Detective Peter O`Brien said he was just doing what all the kids would do on the beach. Every beach in Australia saw a similar scene every day, but this time it caused a great tragedy.

The death of the little boy Byron is not the only one!

In 2007, researchers at Harvard Medical School and the Minneapolis Heart Research Institute, a co-author of the New England Journal of Medicine, pointed to the risk of death from the collapse of a bunker.

They counted 52 recorded fatal and non-fatal incidents in a 10-year period, triggered by people digging sand pits at the seaside for fun. Most of the victims are between 3 and 21 years old, 29% of them are children under the age of 10 and 87% are men.

When the bunker suddenly collapses, adults and children are almost entirely buried alive on the beach, leaving no trace. Twenty-one of them received timely rescue and cardiopulmonary resuscitation; 31 never woke up.

Any search, similar news will appear innumerable times a year.

In 2001, the 17-year-old boy fell into an 8-foot-deep, 6-foot-wide bunker on Rhode Island and was immediately devoured by the sand that had collapsed. 20 minutes later, emergency workers dug him up, but they couldn't go back to the sky.

In 2005, when 3-year-old Abbie Livingstone-Nurse and his brother were playing, they fell into a five-foot-deep sand hole and the lifeguard was rescued immediately, but the child died unfortunately.

In 2011, 19-year-old Austrian National Swimming team member Jakub Maly dug sand holes on Miami Beach when the holes suddenly collapsed, all buried below his neck, and 60 lifeguards took more than two hours to bring him back.

In 2011, 17-year-old American youth Matt dug sand on Newport Beach, and the sand suddenly collapsed. He was buried alive in 2.1m deep sand. Fortunately, dozens of vacationers and firefighters rescued him in time.

In 2014, a man was trapped in collapsed sand while he was playing sand on Xiamen beach, as the tide began to flood him. The warm-hearted crowd formed a wall to block the waves, and the firefighters succeeded in rescuing him of his vanity.

In 2014, a 26-year-old man in California, USA, was killed when he was rescued after he was buried alive in sand for five minutes after he was playing with sand on the beach and did not expect the cave to collapse.

Seemingly safe and harmless beach, why "cannibalism"? Read the above news, if you still think it is alarmist, think the beach gentle sand does not kill, then let people do nothing!

How exactly is the bunker "cannibalist"?

First, in the case of dry sand, if you dig more than 0.3 meters of holes on the beach, you can cause partial beach collapses. According to the researchers, the size of the bunker where the accident occurred varies from 0.6 m to 4.6 m in diameter and 0.6 m to 3.7 m in depth.

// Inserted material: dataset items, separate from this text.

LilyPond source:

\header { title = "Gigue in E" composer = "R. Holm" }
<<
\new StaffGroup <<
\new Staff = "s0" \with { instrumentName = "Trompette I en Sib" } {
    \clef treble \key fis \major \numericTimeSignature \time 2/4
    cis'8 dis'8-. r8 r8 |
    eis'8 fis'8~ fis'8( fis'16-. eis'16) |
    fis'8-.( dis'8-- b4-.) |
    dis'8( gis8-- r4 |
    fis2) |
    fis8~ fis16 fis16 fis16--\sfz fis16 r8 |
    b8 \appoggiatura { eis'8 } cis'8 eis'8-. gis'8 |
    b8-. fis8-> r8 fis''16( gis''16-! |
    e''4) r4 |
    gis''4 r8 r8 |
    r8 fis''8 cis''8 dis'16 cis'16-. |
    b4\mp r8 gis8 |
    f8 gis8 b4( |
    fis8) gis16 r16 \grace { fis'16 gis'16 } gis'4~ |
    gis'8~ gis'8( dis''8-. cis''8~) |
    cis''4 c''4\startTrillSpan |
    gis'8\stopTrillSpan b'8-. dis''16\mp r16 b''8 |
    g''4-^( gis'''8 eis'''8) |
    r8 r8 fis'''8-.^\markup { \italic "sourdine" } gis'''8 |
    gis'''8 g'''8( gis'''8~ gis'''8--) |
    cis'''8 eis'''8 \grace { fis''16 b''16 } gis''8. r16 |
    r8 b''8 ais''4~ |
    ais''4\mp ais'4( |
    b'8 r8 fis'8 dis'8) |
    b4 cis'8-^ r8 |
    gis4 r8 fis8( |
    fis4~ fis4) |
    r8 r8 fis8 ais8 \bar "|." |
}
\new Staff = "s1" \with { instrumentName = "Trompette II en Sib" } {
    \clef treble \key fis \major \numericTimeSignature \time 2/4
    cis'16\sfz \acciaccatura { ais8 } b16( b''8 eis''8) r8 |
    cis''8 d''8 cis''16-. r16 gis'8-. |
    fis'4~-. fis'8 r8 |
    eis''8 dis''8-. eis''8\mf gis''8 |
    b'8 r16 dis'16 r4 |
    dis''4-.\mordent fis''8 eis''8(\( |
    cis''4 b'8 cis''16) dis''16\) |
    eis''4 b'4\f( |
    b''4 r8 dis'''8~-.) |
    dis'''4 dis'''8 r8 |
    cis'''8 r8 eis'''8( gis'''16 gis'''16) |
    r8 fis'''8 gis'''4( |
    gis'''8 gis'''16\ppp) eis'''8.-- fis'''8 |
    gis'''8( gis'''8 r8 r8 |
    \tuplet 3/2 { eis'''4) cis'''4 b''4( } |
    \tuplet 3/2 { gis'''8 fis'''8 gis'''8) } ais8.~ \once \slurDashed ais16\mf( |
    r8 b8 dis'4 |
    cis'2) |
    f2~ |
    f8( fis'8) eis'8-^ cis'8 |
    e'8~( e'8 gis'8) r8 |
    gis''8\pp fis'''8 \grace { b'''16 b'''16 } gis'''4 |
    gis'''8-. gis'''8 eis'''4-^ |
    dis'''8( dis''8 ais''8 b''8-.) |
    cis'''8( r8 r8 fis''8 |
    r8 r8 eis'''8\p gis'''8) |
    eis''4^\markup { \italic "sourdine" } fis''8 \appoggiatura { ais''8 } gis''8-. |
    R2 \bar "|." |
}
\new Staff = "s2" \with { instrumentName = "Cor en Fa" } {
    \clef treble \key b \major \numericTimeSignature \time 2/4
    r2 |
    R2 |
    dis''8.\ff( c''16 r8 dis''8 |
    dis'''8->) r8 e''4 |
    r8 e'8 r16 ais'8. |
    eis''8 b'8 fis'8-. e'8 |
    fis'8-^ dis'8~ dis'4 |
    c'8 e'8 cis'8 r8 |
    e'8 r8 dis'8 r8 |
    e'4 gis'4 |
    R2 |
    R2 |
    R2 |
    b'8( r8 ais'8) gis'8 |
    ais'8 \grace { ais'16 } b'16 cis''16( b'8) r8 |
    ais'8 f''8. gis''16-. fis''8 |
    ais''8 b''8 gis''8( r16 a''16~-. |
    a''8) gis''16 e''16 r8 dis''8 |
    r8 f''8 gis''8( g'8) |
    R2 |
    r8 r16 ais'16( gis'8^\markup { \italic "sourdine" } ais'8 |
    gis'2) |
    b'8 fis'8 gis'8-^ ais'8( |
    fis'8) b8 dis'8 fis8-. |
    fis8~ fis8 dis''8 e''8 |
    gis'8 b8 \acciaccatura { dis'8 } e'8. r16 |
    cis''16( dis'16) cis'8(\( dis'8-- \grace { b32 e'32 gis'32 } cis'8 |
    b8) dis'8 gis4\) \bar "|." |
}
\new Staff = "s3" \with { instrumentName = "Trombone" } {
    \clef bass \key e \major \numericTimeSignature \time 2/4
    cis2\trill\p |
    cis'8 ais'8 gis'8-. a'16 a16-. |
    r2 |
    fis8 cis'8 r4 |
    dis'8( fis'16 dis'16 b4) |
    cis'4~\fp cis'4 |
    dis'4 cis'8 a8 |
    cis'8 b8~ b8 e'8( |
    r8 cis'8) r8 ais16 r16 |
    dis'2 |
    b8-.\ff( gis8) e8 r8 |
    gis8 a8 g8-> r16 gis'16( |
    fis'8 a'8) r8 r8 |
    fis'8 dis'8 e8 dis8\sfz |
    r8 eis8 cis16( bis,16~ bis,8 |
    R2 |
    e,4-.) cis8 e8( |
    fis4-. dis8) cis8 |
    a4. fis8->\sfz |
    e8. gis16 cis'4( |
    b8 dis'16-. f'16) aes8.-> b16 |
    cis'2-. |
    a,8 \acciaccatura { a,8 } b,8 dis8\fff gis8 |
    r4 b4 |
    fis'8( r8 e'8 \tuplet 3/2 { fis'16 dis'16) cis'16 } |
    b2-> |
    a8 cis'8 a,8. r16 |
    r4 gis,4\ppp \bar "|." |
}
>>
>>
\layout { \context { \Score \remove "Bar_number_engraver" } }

Dry sand looks small, but weighs 488 kilograms per square meter. When a person is caught off guard against being buried in it, heavy sand may instantly press into the chest, leading to inability to breathe and eventually suffocating!

When there is no water, loose sand also gives you a chance to break free, and once the sand gets into the water, the situation becomes even more critical. When the water fills the gap between dry sand and 586 kilograms of wet sand per square meter, it absorbs those trapped in it. Especially when the ebb tide of the sea water on the sand off the bottom of the beach, people like to be dragged into the swamp, the deeper and deeper it is difficult to extricate itself!

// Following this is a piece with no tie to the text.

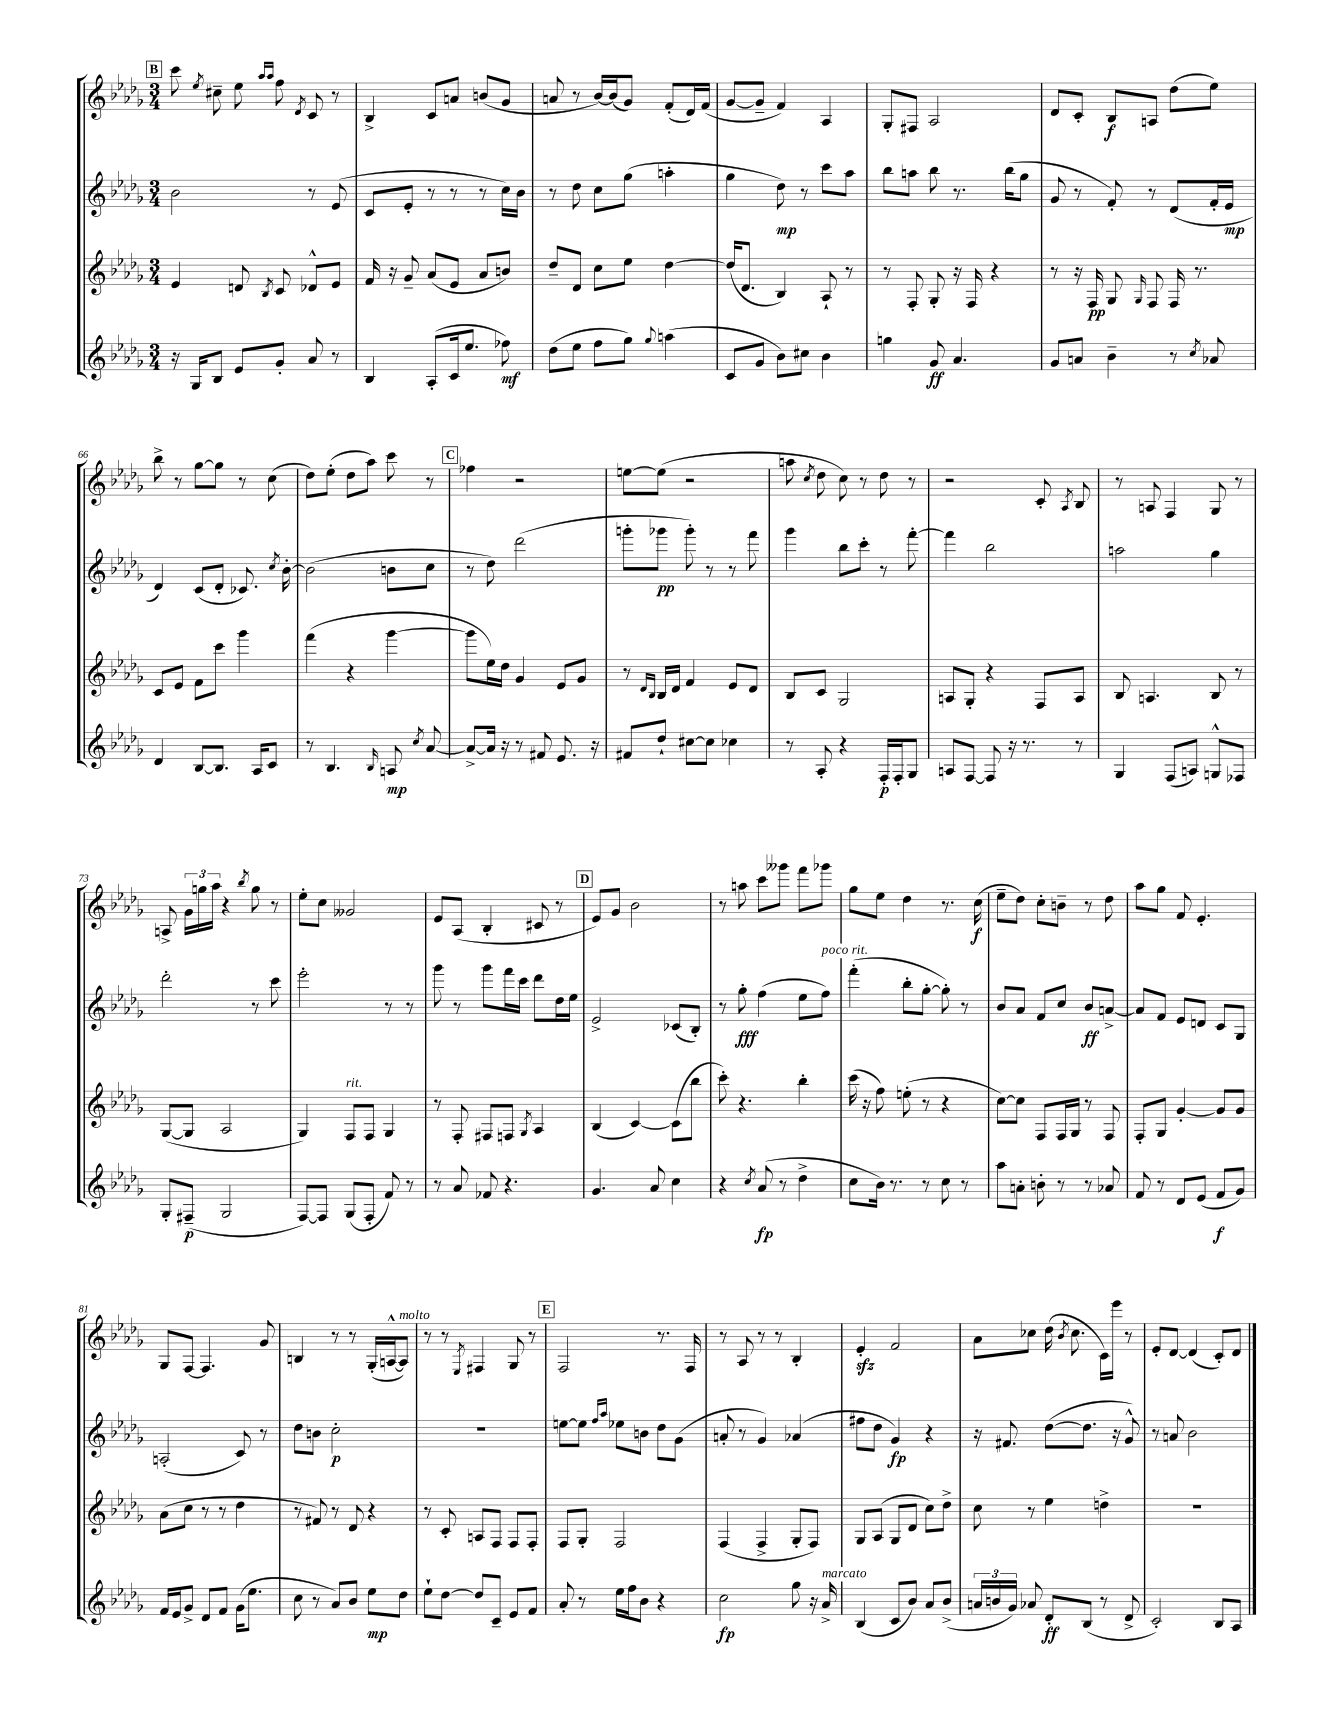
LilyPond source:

It can be seen that digging sand holes this seemingly safe and interesting game, in fact hidden dangerous. No matter how impudent you are, you must pay attention to the following points:

1. Try not to dig holes or tunnels on the beach. If you have to feel in the sand, the depth of burial must not exceed the knee, head and chest must be exposed.

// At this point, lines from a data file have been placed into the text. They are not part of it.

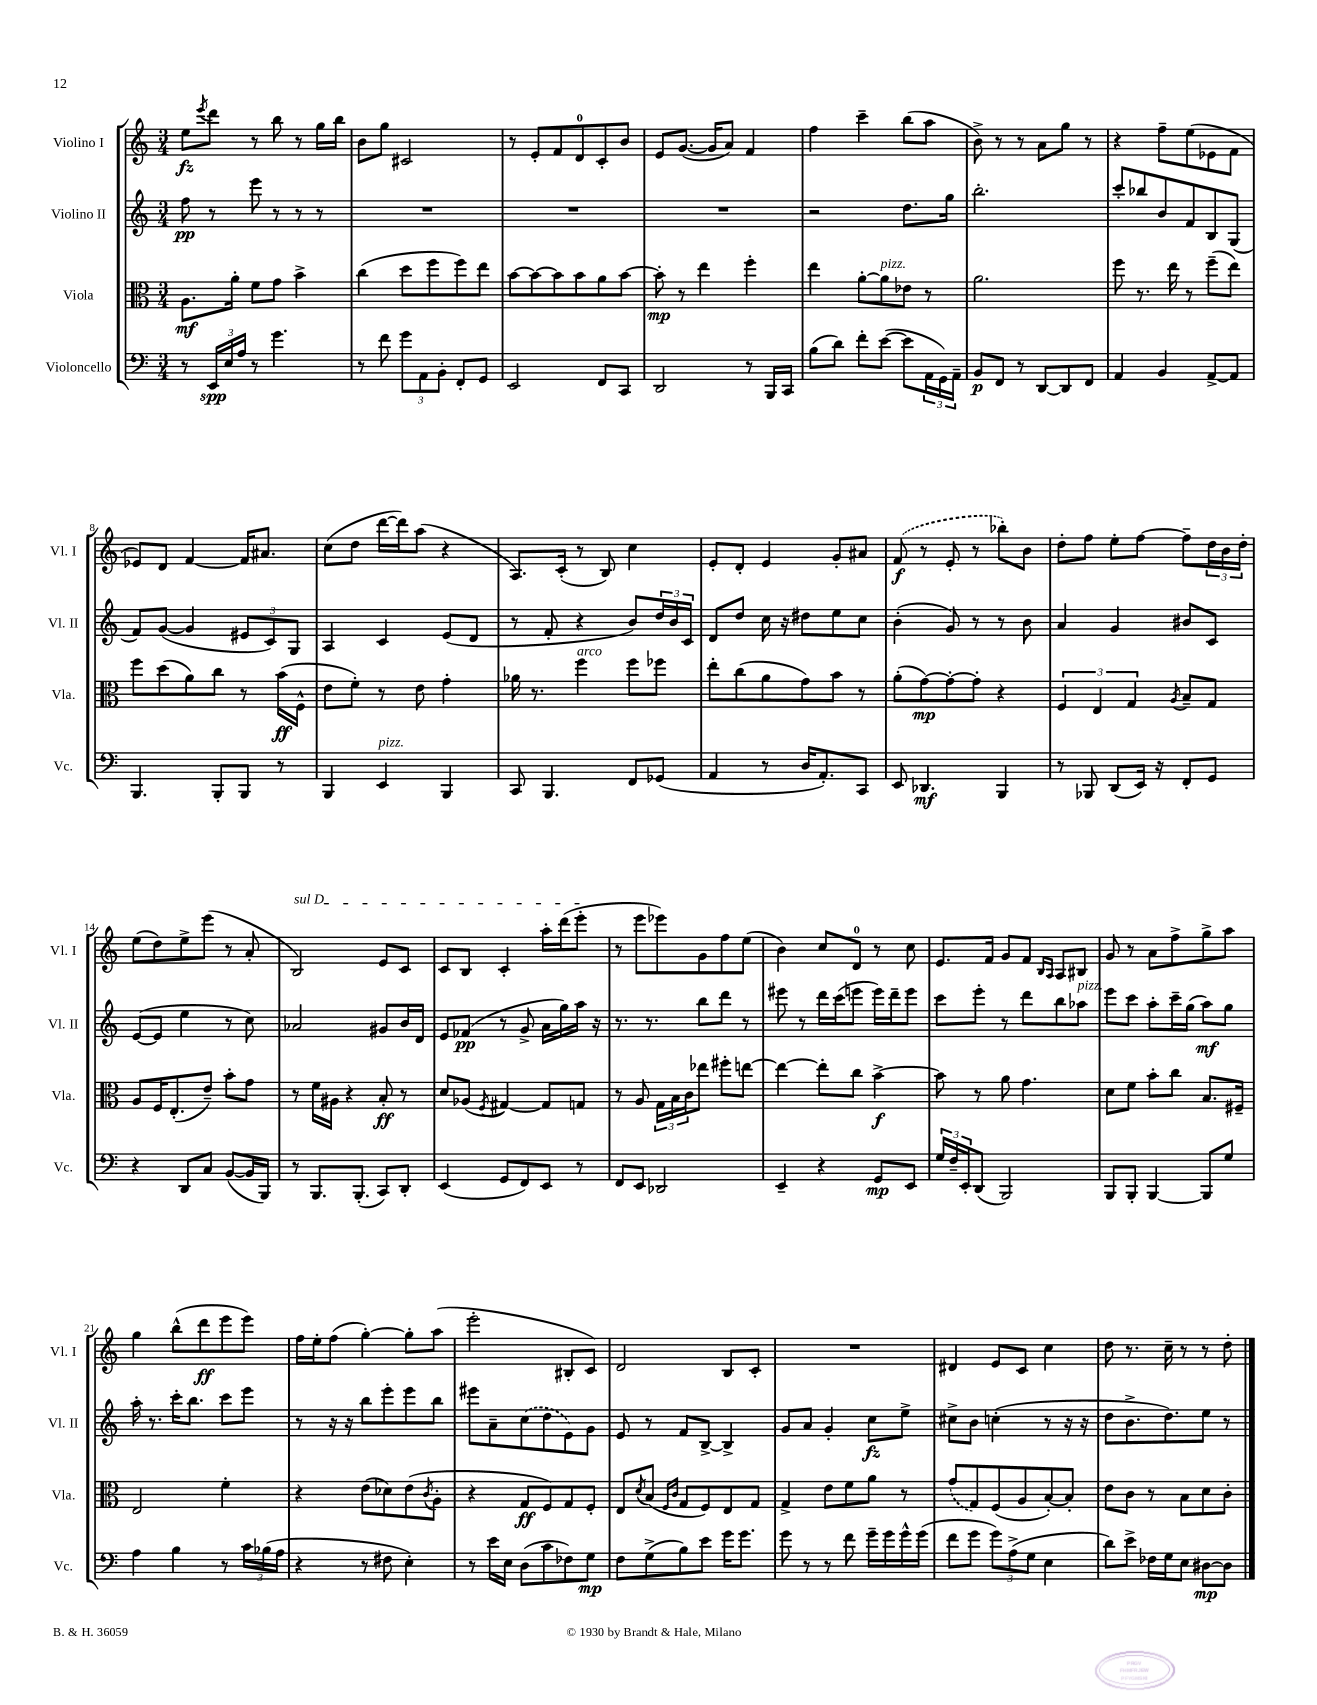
<<
\new StaffGroup <<
\new Staff = "s0" \with { instrumentName = "Violino I" shortInstrumentName = "Vl. I" } {
    \clef treble \key c \major \numericTimeSignature \time 3/4
    e''8\fz \acciaccatura { e'''8 } d'''8 r8 b''8 r8 g''16 b''16 |
    b'8 g''8 cis'2 |
    r8 e'8-. f'8 d'8-0 c'8-. b'8 |
    e'8 g'8.~( g'16 a'8) f'4 |
    f''4 c'''4-- b''8( a''8 |
    b'8->) r8 r8 a'8 g''8 r8 |
    r4 f''8-- e''8( ees'8 f'8 |
    ees'8) d'8 f'4~ f'16 ais'8. |
    c''8( d''8 d'''16~ d'''16) a''8( r4 |
    a8.) c'16-.( r8 b8) c''4 |
    e'8-. d'8-. e'4 g'8-. ais'8 |
    \once \slurDashed f'8\f( r8 e'8-. r8 bes''8-.) b'8 |
    d''8-. f''8 e''8-. f''8~ f''8-- \tuplet 3/2 { d''16 b'16 d''16-. } |
    e''8( d''8) e''8-> e'''8( r8 a'8-. |
    \once \override TextSpanner.bound-details.left.text = \markup { \italic "sul D" } b2\startTextSpan) e'8 c'8 |
    c'8 b8 c'4-. a''16-. d'''16( e'''8-.\stopTextSpan |
    r8 e'''8 ees'''8) g'8 f''8 e''8( |
    b'4) c''8 d'8-0 r8 c''8 |
    e'8. f'16 g'8 f'8 \grace { b16 a16 } a8 bis8 |
    g'8 r8 a'8 f''8-> g''8-> a''8 |
    g''4 b''8-^( d'''8\ff e'''8 e'''8) |
    f''16 e''16-. f''8( g''4~-.) g''8-. a''8( |
    e'''2-. bis8-. c'8) |
    d'2 b8 c'8-. |
    R2. |
    dis'4 e'8 c'8 c''4 |
    d''8 r8. c''16-- r8 r8 d''8-. \bar "|." |
}
\new Staff = "s1" \with { instrumentName = "Violino II" shortInstrumentName = "Vl. II" } {
    \clef treble \key c \major \numericTimeSignature \time 3/4
    f''8\pp r8 e'''8 r8 r8 r8 |
    R2. |
    R2. |
    R2. |
    r2 d''8. g''16 |
    b''2.-. |
    c'''8-. bes''8 b'8 f'8 b8 g8( |
    f'8) g'8~( g'4 \tuplet 3/2 { eis'8 c'8) g8 } |
    a4 c'4 e'8( d'8 |
    r8 f'8-. r4 b'8) \tuplet 3/2 { d''16 b'16 c'16 } |
    d'8 d''8 c''16 r16 dis''8 e''8 c''8 |
    b'4-.( g'8) r8 r8 b'8 |
    a'4 g'4 bis'8 c'8 |
    e'8~( e'8 e''4 r8 c''8) |
    aes'2 gis'8 b'16 d'16 |
    e'8 fes'8\pp( r8 g'8-> a'16 g''16) a''16 r16 |
    r8. r8. b''8 d'''8 r8 |
    eis'''8 r8 d'''16 c'''16( e'''8 e'''16) d'''16-- e'''8 |
    c'''8 e'''8-. r8 d'''8 b''8 aes''8^\markup { \italic "pizz." } |
    e'''8 c'''8 a''8-. c'''16-- g''16( a''8\mf) g''8 |
    a''16-. r8. c'''16-. b''8. c'''8 e'''8 |
    r8 r16 r16 b''8 e'''8-. e'''8 b''8 |
    eis'''8 a'8-- \once \slurDashed c''8( d''8 e'8) g'8 |
    e'8 r8 f'8 b8~-> b4-> |
    g'8 a'8 g'4-. c''8\fz e''8-> |
    cis''8-> b'8 c''4-.( r8 r16 r16 |
    d''8 b'8.-> d''8.) e''8 r8 \bar "|." |
}
\new Staff = "s2" \with { instrumentName = "Viola" shortInstrumentName = "Vla." } {
    \clef alto \key c \major \numericTimeSignature \time 3/4
    a8.\mf a'16-. f'8 g'8 b'4-> |
    c''4( d''8 f''8 f''8) e''8 |
    b'8~ b'8~ b'8 b'8 a'8 b'8~ |
    b'8-.\mp r8 e''4 f''4-. |
    e''4 a'8~-. a'8^\markup { \italic "pizz." } ees'8 r8 |
    a'2. |
    f''8 r8. e''16 r8 f''8--( e''8) |
    f''8 d''8( a'8) c''8 r8 b'16\ff( f16-^ |
    e'8 f'8-.) r8 e'8 g'4-. |
    aes'16 r8. f''4^\markup { \italic "arco" } f''8 fes''8 |
    e''8-. c''8( a'8 g'8) b'8 r8 |
    a'8-.( g'8~\mp) g'8~-. g'8-. r4 |
    \tuplet 3/2 { f4 e4 g4 } \acciaccatura { a8 } b8-- g8 |
    a8 f16 e8.-.( e'8--) b'8-. g'8 |
    r8 f'16 ais16 r4 b8-.\ff r8 |
    d'8 aes8( \acciaccatura { f8 } gis4~) gis8 g8 |
    r8 a8 \tuplet 3/2 { g16 b16 c'16 } ees''8 fis''8-. e''8~ |
    e''4~ e''8-. c''8 b'4~->\f |
    b'8 r8 a'8 g'4. |
    d'8 f'8 b'8-. c''8 b8. fis16-- |
    e2 f'4-. |
    r4 e'8( des'8) e'8( \acciaccatura { c'8 } a8-. |
    r4 g8\ff f8) g8 f8-. |
    e8 \acciaccatura { d'8 } b8( \grace { f16 c'16 } g8 f8) e8 g8 |
    g4-> e'8 f'8 a'8 r8 |
    \once \slurDashed g'8( g8) f8( a8 b8~-.) b8-. |
    e'8 c'8 r8 b8 d'8 c'8-. \bar "|." |
}
\new Staff = "s3" \with { instrumentName = "Violoncello" shortInstrumentName = "Vc." } {
    \clef bass \key c \major \numericTimeSignature \time 3/4
    r8 \tuplet 3/2 { e,16\spp e16 a16 } r8 g'4. |
    r8 f'8 \tuplet 3/2 { g'8 a,8 b,8-. } f,8-. g,8 |
    e,2 f,8 c,8 |
    d,2 r8 b,,16 c,16 |
    b8( d'8) f'8-. e'8~( e'8 \tuplet 3/2 { a,16 g,16) a,16-- } |
    b,8\p f,8 r8 d,8~ d,8 f,8 |
    a,4 b,4 a,8~-> a,8 |
    b,,4. b,,8-. b,,8 r8 |
    b,,4 e,4^\markup { \italic "pizz." } b,,4 |
    c,8 b,,4. f,8 ges,8( |
    a,4 r8 d16 a,8.-.) c,8 |
    e,8 des,4.\mf b,,4 |
    r8 bes,,8 d,8( e,16) r16 f,8-. g,8 |
    r4 d,8 c8 b,8~( b,16 b,,16) |
    r8 b,,8. b,,8.-.( c,8) d,8-. |
    e,4( g,8 f,8) e,8 r8 |
    f,8 e,8 des,2 |
    e,4-- r4 g,8\mp e,8 |
    \tuplet 3/2 { g16 f16-- e,16-. } d,8( b,,2) |
    b,,8 b,,8-. b,,4~ b,,8 g8 |
    a4 b4 r8 \tuplet 3/2 { c'16 bes16( a16 } |
    r4 r8 fis8 e4-.) |
    r8 e'16 e16 d8( c'8 fes8) g8\mp |
    f8 g8->( b8) e'8 g'16 g'8. |
    g'8 r8 r8 f'8 g'16-- g'16 g'16-^ g'16( |
    f'8 g'8 \tuplet 3/2 { g'8) a8->( g8 } e4 |
    d'8) e'8-> fes16 g16 e8 dis8~\mp dis8 \bar "|." |
}
>>
>>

2. Before playing with sand, observe the distance and slope between the beach and the seaside, not too close to the sea, not below the sea level.

3. Always pay attention to the fluctuation of the sea water, as soon as the tide is found, immediately out of the sand.

4. Watch the kids, don't step in the hole, because you don't know how deep it is.

5. Events in the sand cannot be too long. The beach is exposed to sunlight for a long time. It is very hot and easily burns the skin and causes skin disease.